## Instructions for the task:
Return every line of text from the records below word for word, leaving the pictures out of your answer.

*** Opening Exercise data ***

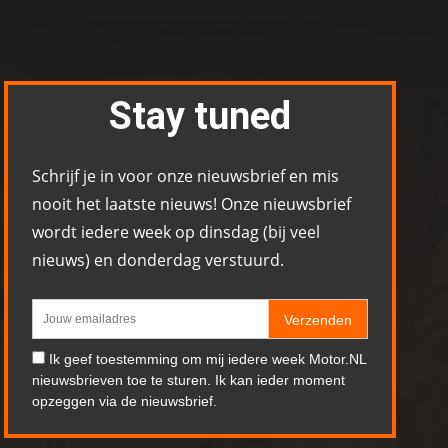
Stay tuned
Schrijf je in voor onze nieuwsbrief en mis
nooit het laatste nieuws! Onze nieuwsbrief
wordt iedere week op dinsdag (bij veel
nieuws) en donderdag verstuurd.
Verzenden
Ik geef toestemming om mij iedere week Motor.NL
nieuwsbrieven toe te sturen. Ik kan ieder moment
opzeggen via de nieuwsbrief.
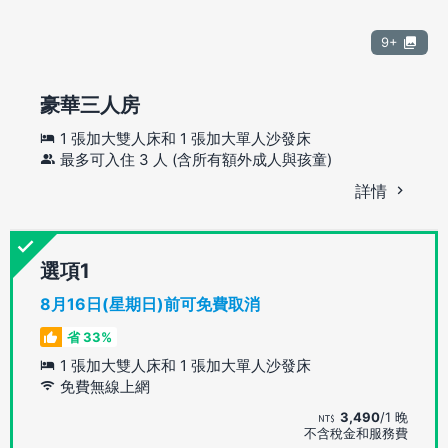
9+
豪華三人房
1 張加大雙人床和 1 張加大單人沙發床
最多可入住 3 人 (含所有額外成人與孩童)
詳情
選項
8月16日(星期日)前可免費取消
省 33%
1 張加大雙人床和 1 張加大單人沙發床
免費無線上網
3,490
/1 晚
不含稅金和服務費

*** Closing Exercise data ***

## Response:
Stay tuned
Schrijf je in voor onze nieuwsbrief en mis
nooit het laatste nieuws! Onze nieuwsbrief
wordt iedere week op dinsdag (bij veel
nieuws) en donderdag verstuurd.
Verzenden
Ik geef toestemming om mij iedere week Motor.NL
nieuwsbrieven toe te sturen. Ik kan ieder moment
opzeggen via de nieuwsbrief.
9+
豪華三人房
1 張加大雙人床和 1 張加大單人沙發床
最多可入住 3 人 (含所有額外成人與孩童)
詳情
選項
8月16日(星期日)前可免費取消
省 33%
1 張加大雙人床和 1 張加大單人沙發床
免費無線上網
3,490
/1 晚
不含稅金和服務費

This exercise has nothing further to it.